## Given instruction A
Print the part of the deer rack thread that opens with the words containing "http://www.nodakoutdoors.com/members/ph ... .php?t=985" and closes with "Fetch (Mar 1, 2002)".
## Given instruction B
According to the deer rack thread, what is the Hanson buck?
## Given instruction C
Using the deer rack thread, explain why a buck with many points might be scored as nontypical rather than typical.

# just crazy



## Miller (Mar 2, 2002)

i can't believe i missed that buck in the bow forum for a week.

if you didn't see it check it out!

http://www.nodakoutdoors.com/members/ph ... .php?t=985

I was pumped taking a 10 pointer this year but that's just nuts.[/url]


----------



## Fetch (Mar 1, 2002)

Yeah & wouldn't that be classified as a typical rack ??? Most big ones are non typical


----------



## Decoyer (Mar 2, 2002)

That would be classified as a non typical rack. A typical rack doesn't get much bigger than 6 by 6 for whitetail and doesn't have any kicker points (which this deer has many).


----------



## GooseBuster3 (Mar 1, 2002)

I thought it would have to be a 8 by 8 or bigger before they classify it as a non-typical. Look at the Hanson buck, its an 8 by 8 and it is the record typical. Or the ont that was shot up my Minot a couple years ago that was like a 7 by 7 it was damn close to Hanson buck.


----------



## muzzy (Mar 21, 2002)

As long as it is fairly symmetrical, it can be scored as a typical deer. The only problem is if there are a lot of differences between the points on the left vs. the right side, the deductions will kill you. Usually that is why they will score it nontypical, so if the deer has lots of points, length, and mass but isn't symmetrical, you can take that into consideration.


----------



## headhunter (Oct 10, 2002)

:eyeroll: The Hanson Buck is a mainframe 6x6.


----------



## skyball (Aug 2, 2002)

What is the Hanson buck?


----------



## GooseBuster3 (Mar 1, 2002)

The Hanson buck is the standing world record typical whitetail.


----------



## Dean Nelson (Mar 3, 2002)

http://www.buckforage.com/hanson.htm


----------

## Provided data
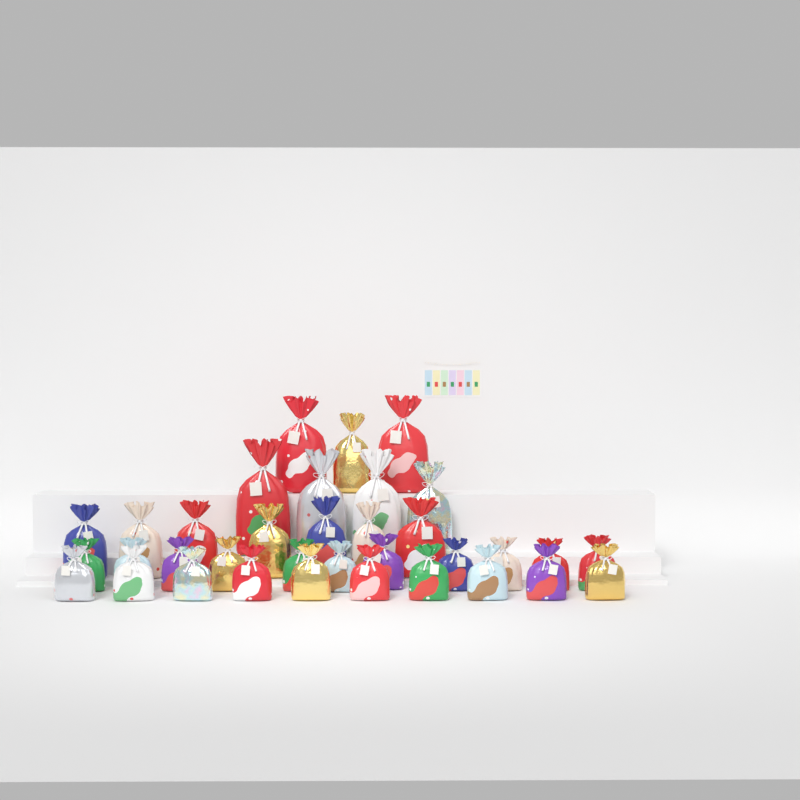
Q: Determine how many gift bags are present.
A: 35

## Exercise solution A
http://www.nodakoutdoors.com/members/ph ... .php?t=985

I was pumped taking a 10 pointer this year but that's just nuts.[/url]


----------



## Fetch (Mar 1, 2002)

## Exercise solution B
The standing world record typical whitetail.

## Exercise solution C
A typical score depends on the rack being fairly symmetrical, and big differences between the points on the left and right sides bring heavy deductions. Scoring the deer as nontypical lets its points, length and mass count even though the rack isn't symmetrical.